The menu is a sprightly selection of salads, sandwiches, and such Mexican-accented dishes as a Three Sisters Quesadilla (corn, beans, squash, tomatoes, and cheese) and breakfast burritos. Our pick dish is the Blue Moon Harvest Salad, which is a mesclun mix topped with blue cheese, spicy toasted walnuts, dried cranberries, and sweet peppercorn dressing. On the side comes a length of French baguette.

Beyond coffee, espresso drinks, and tea, drinks include smoothies, imported Italian sodas, cider, wine, beer on tap, and microbrews by the bottle.


Buckhorn Exchange

1000 Osage St.

303–534–9505

Denver, CO

LD | $$$

Holder of Colorado Liquor License no. 1 (issued in 1893), outfitted with antique firearms and furniture, and hung with a dazzling menagerie of some five hundred game animal trophies shot by former owner Shorty Zietz and his progeny, the Buckhorn Exchange is not only a frontier-themed restaurant for tourists. It happens to be a good place to eat the cuisine of the Rockies.

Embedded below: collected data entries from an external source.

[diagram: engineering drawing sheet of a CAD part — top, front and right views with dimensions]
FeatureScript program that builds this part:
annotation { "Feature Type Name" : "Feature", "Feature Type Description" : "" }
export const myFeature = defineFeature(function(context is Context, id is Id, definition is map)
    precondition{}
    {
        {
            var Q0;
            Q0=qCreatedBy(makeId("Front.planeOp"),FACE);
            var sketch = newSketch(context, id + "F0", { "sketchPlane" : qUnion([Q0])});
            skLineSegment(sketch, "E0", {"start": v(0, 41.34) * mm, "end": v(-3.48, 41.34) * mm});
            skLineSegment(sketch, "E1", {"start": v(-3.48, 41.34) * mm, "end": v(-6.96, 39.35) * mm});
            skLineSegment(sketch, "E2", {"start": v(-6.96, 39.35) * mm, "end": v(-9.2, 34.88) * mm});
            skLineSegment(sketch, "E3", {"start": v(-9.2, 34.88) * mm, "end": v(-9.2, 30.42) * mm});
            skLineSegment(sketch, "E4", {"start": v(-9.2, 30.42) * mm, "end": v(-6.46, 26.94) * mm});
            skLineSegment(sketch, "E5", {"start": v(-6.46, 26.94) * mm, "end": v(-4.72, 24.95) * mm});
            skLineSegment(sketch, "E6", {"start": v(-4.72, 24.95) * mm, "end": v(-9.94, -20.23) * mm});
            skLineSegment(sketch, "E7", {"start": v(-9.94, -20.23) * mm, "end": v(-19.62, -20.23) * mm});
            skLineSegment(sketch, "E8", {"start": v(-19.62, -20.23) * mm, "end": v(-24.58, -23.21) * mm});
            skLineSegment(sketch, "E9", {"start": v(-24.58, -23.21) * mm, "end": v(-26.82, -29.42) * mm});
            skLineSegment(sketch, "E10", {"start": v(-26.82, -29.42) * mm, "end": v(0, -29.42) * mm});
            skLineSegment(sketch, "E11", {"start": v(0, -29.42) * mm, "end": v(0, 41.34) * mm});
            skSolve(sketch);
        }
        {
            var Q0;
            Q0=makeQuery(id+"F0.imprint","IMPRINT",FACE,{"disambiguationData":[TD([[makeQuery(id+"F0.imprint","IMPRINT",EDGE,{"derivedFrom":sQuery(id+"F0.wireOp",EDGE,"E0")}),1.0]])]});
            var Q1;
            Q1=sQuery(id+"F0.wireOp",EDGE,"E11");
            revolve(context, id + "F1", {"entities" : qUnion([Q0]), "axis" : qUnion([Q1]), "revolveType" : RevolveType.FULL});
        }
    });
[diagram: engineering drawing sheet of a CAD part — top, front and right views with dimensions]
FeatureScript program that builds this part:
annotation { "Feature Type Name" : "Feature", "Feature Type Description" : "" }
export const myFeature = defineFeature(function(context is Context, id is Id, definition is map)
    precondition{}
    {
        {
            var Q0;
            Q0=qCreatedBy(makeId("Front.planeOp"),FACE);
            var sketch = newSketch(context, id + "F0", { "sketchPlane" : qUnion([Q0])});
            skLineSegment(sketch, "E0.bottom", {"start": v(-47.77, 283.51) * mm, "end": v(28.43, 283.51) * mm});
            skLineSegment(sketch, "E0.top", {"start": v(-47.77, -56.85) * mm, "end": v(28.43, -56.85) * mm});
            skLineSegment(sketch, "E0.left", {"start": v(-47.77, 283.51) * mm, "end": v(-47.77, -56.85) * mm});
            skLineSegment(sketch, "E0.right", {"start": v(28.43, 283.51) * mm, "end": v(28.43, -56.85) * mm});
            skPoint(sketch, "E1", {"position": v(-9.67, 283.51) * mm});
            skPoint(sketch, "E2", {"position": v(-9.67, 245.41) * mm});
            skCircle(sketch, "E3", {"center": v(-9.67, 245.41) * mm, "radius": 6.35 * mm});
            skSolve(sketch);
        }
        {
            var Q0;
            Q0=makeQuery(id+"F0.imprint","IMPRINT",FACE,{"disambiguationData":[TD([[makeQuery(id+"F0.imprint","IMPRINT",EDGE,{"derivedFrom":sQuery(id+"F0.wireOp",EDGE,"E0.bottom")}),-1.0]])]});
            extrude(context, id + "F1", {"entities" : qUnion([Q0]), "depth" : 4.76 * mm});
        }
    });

At lunch, hamburgers, salads, and sandwiches are consumed without ado by a cadre of regular customers inured to the stare of a thousand glass eyes and the creak of wood floors where Buffalo Bill once trod. Tourists like us cannot help but gape and wonder—and then tuck into a seriously carnivorous meal. Those who want to eat really wild western fare can start with Rocky Mountain oysters (sliced, fried calf testicles) or rattlesnake marinated in red chile and lime. For the main meat you can choose buffalo tenderloin, elk medallions, Colorado lamb, beefsteaks, or pork ribs. If there’s more than a single passionate meat-eater at the table, the dish to have is “The Big Steak,” a strip steak sized for two to five appetites and carved tableside.

Top it all off with a broad slab of hot crumb-topped apple pie with cinnamon rum sauce, and you have eaten a true-West meal.


Bud’s Bar

5453 N. Manhart St.

303–688–9967

Sedalia, CO

LD | $

Bars tend not to be great places to look for satisfying food, but if it’s a hamburger you seek, they’re worth putting on the hit-list. For a first-rate bar-burger, we suggest heading south on Highway 85 out of Denver to the town of Sedalia and finding a mid-twentieth-century watering hole named Bud’s. Here is served what tipster Mindy Leisure described as “one of the best burgers you will ever eat.” It is juicy with a good crust, modest-size, and served with no unusual toppings. Pickles and onion are the only garnishes available. You have a choice of a single or a double with or without cheese. There’s no deep-fryer on premises, so the menu advises patrons, “We don’t have no damn fries.” Instead, you get a bag of potato chips.